Data breaches caused by internal employees have become a common occurrence, a new report from insider risk management firm Code42 suggests.
In its latest report, Code42 says that a third (33 percent) of reported data breaches involve an insider. Most of the time, these insiders do not have malicious intent, but expose data accidentally.
Sometimes employees send sensitive data to the wrong address, sometimes they leave it open to the public. Of all the data breaches involving insiders, 78 percent are unintentional.
The best way to minimize this potential threat, Code42 says, is by having a “consistent, centralized visibility into file movements happening across environments”. The fact that 75 percent of organizations don’t have visibility of this kind suggests most firms lack the tools to monitor their file exposure.
Last year, during the pandemic, a data breach was 4.5 times more likely to happen on employee endpoints, rather than servers. Even today, trusted insiders create 13 data exposure events every day on average, by moving corporate files to untrusted locations either via email, messaging, cloud or removable media.
By exposing sensitive data to third parties, organizations are risking a lot, the report concludes, as the cost of remedying the problem reach up to 20 percent of annual revenue.

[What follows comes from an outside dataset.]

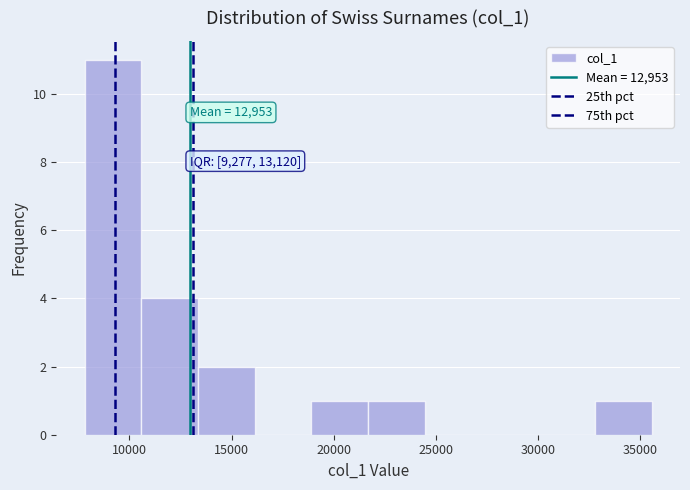

Over which range of the x-axis is the bar tallest?

8000 to 10500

“Without visibility into the enterprise file movements, the process of making business decisions (i.e., data governance) with respect to your Insider Risk is based on mere intuition, gut and that needs to change,” said Derek Brink, VP and Research Fellow at Aberdeen.
“Valuable enterprise files are always on the move — in support of your organization’s initiatives for productivity, collaboration, digital transformation, and intelligent automation. The past three years have shown that potential data loss or exposure is more likely to succeed on endpoints than on servers and it’s getting worse.”